World markets plummeted, then surged, following the surprising outcome of a national vote that—at least momentarily—caught investors flat-footed. Now, markets are trying hard to gauge how the political uncertainty will play out in the long term.
The scenario describes Donald Trump's big electoral victory this week, but it also fits the bill of another political earthquake that took place earlier this year. Many have compared Trump's win, and the market's head-spinning volatility, to the United Kingdom's vote to exit the European Union (which Trump himself once predicted).
"This was like a Brexit, but it was an American Brexit —it was faster, it was stronger, and it's more robust," Dennis Davitt, managing director at Harvest Volatility Management, told CNBC this week.
Interestingly, both market bounces can be explained by investment managers' quest for impressive, or at least passable, performance.
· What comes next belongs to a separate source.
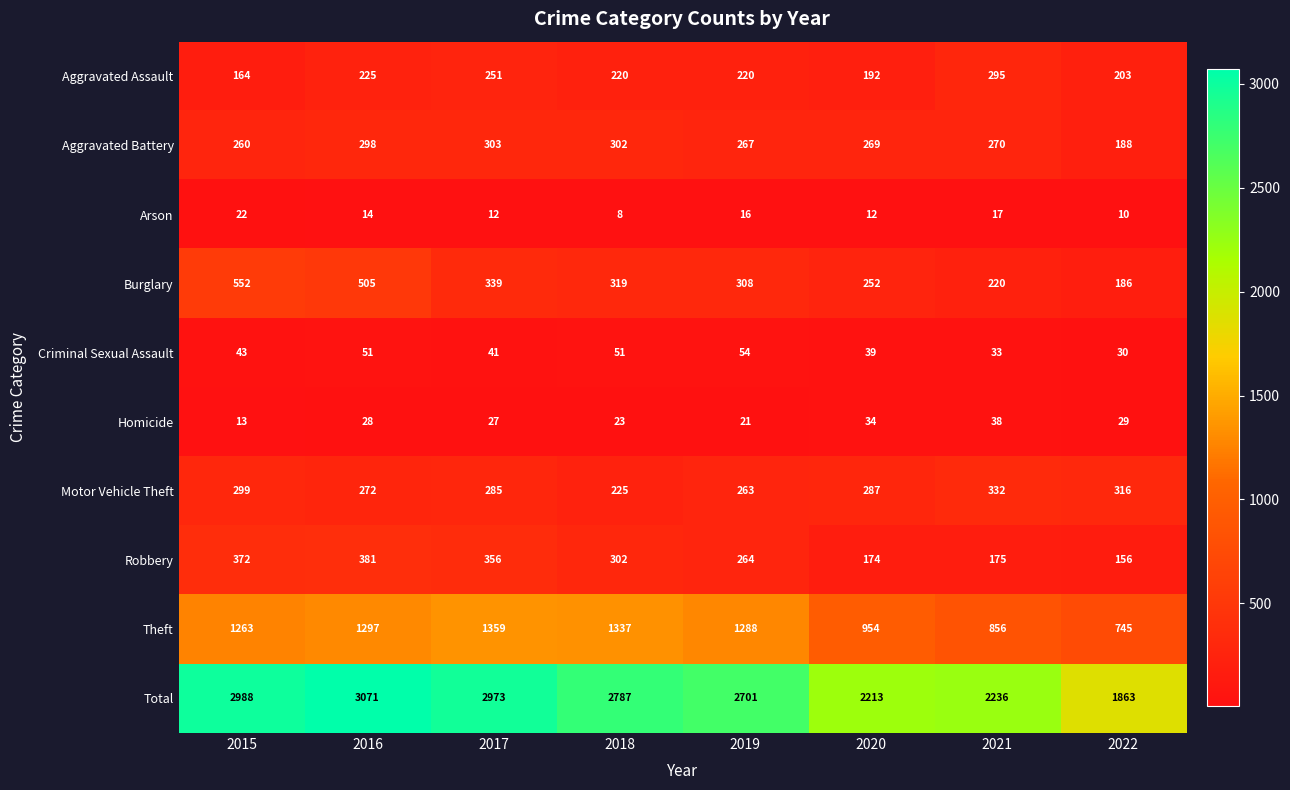

Which category has the lowest value across all series?

2018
"As the market moves higher, even if you think the market's going to go to zero next year, you've got to be in, because you care about your performance," Matt Maley, equity strategist and technical analyst at Miller Tabak, told CNBC's "Trading Nation" this week.
"Whether you're behind and you're trying to play catch-up, but even if you're ahead, you've got to stay ahead of the market," he added.
Managers who have lagged the market in a given year tend to have a tough time convincing clients that they continue to deserve their fees. And when stocks drop, they may spot a golden opportunity to play catch-up.
Last week, the Dow Jones Industrial Average managed to rise more than 5 percent on the week, for its best weekly performance in nearly five years. The benchmark hit an all-time high on Thursday.
Interestingly, the post-election bounce is not entirely unusual.
"U.S. equities are following the playbook of close elections we have noted previously: a building risk premium in the run up to; and a rally after," Deutsche Bank chief global strategist Binky Chadha wrote in a note this week. He added that growth could continue, and the S&P 500 Index could rally 4 to 8 percent, in line with historical "post close election pattern."
Indeed, volatility expectations fell considerably after spiking in the week prior to the election.
Davitt noted how "wrong" the options market and some experts were in forecasting the U.S. election's eventual.
"Volatility spiked, but volatility going into the election kind of came off," Davitt said.
Going forward, however, Maley is cautious. After a post-election bounce that may have been juiced by performance anxiety, he recommends staying "nimble" in the near-term.
"Next week should be a VERY, VERY important week," Maley wrote in a Friday note to clients.
"If the market can hold up well...and if certain issues like the ones facing the emerging markets lead investors towards U.S. assets...we could still see more upside movement between now & the end of the year."
In that case, the market's performance fear will only increase, Maley added — particularly with the end of the year so close at hand.